Assignment
Print out each record below, unaltered and complete, without its images.

Working data

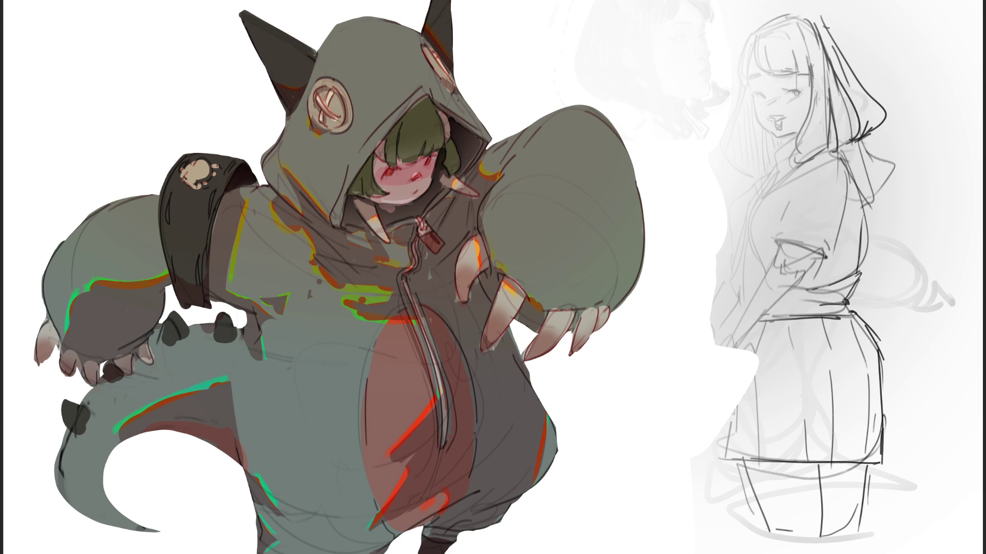
left_click_drag(242, 11, 315, 55)
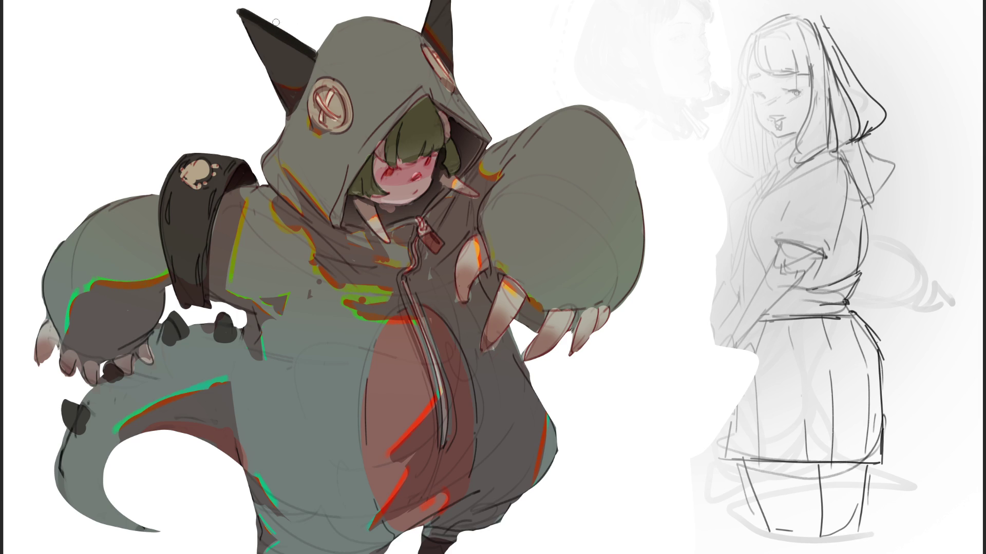
mouse_move(313, 50)
left_mouse_down()
mouse_move(239, 7)
mouse_move(282, 105)
left_mouse_up()
Redraw the left ear's outline darker, smoother and thicker, undoing rough attempts.
key("ctrl+z")
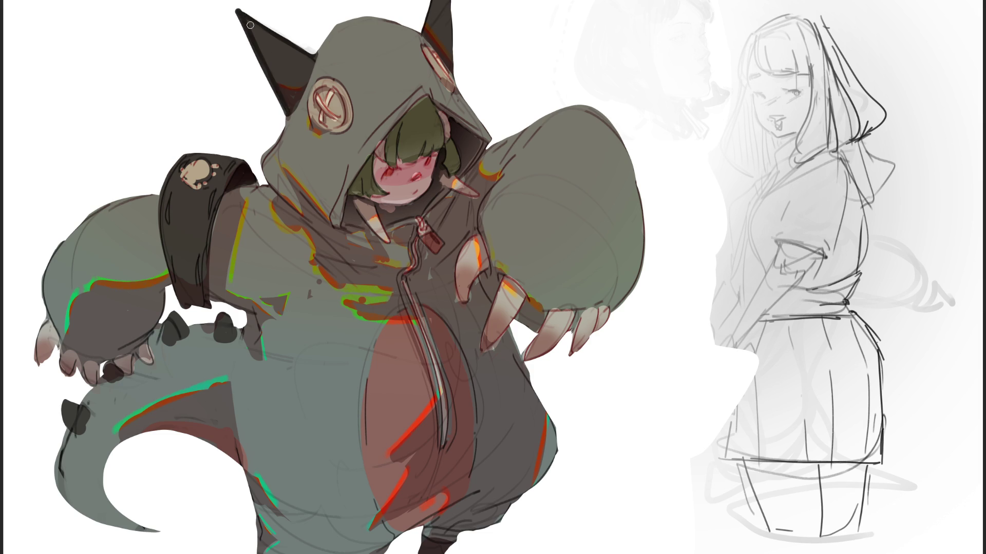
left_click_drag(235, 10, 282, 105)
key("ctrl+z")
left_click_drag(237, 11, 283, 116)
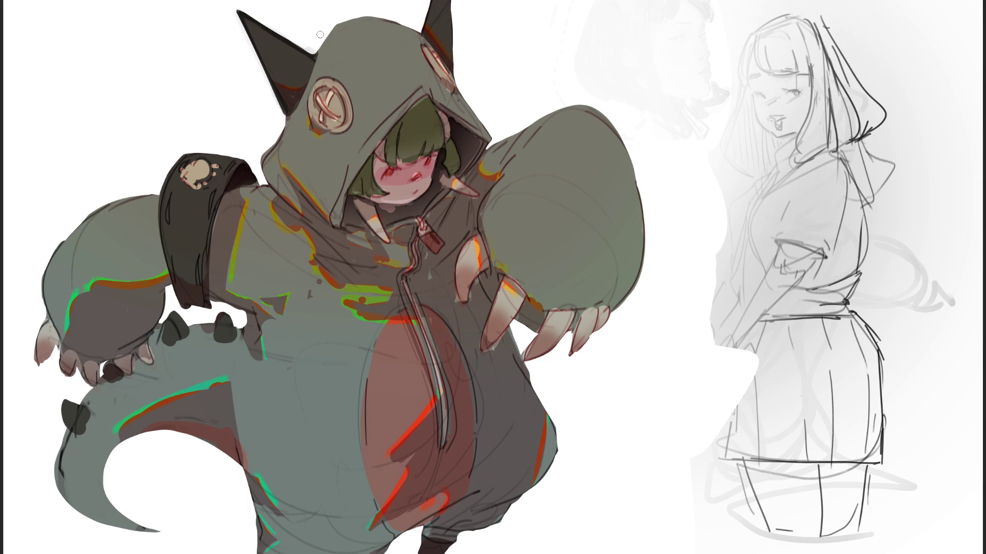
Darken the right ear's outer outline, undoing strokes that don't fit.
mouse_move(423, 31)
left_mouse_down()
mouse_move(431, 1)
mouse_move(450, 80)
left_mouse_up()
key("ctrl+z")
mouse_move(454, 2)
left_mouse_down()
mouse_move(451, 80)
mouse_move(453, 6)
left_mouse_up()
key("ctrl+z")
Remove a stray dark mark on the face and shade the right side of the hair.
left_click_drag(398, 143, 399, 163)
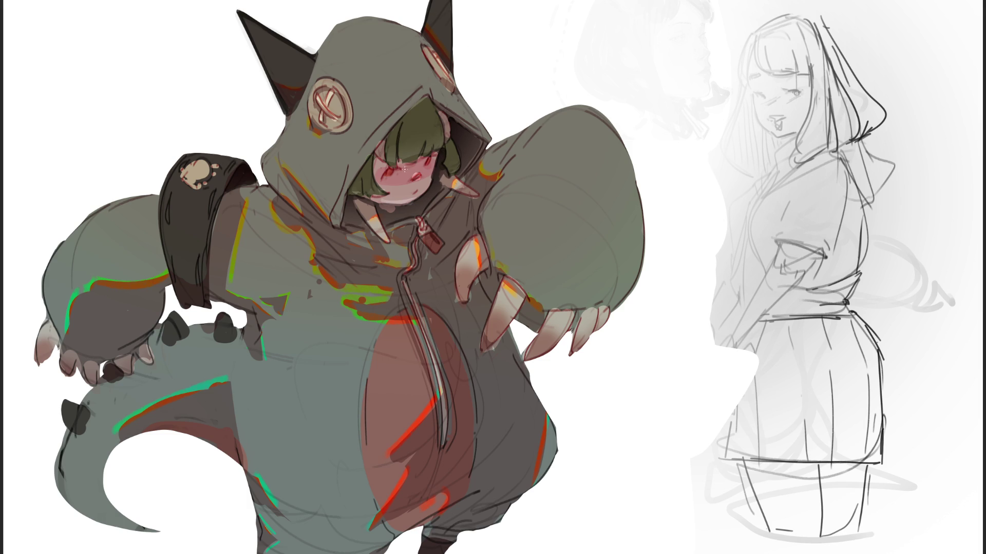
key("ctrl+z")
left_click_drag(435, 109, 445, 135)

Response to the task
left_click_drag(242, 11, 315, 55)
mouse_move(313, 50)
left_mouse_down()
mouse_move(239, 7)
mouse_move(282, 105)
left_mouse_up()
Redraw the left ear's outline darker, smoother and thicker, undoing rough attempts.
key("ctrl+z")
left_click_drag(235, 10, 282, 105)
key("ctrl+z")
left_click_drag(237, 11, 283, 116)
Darken the right ear's outer outline, undoing strokes that don't fit.
mouse_move(423, 31)
left_mouse_down()
mouse_move(431, 1)
mouse_move(450, 80)
left_mouse_up()
key("ctrl+z")
mouse_move(454, 2)
left_mouse_down()
mouse_move(451, 80)
mouse_move(453, 6)
left_mouse_up()
key("ctrl+z")
Remove a stray dark mark on the face and shade the right side of the hair.
left_click_drag(398, 143, 399, 163)
key("ctrl+z")
left_click_drag(435, 109, 445, 135)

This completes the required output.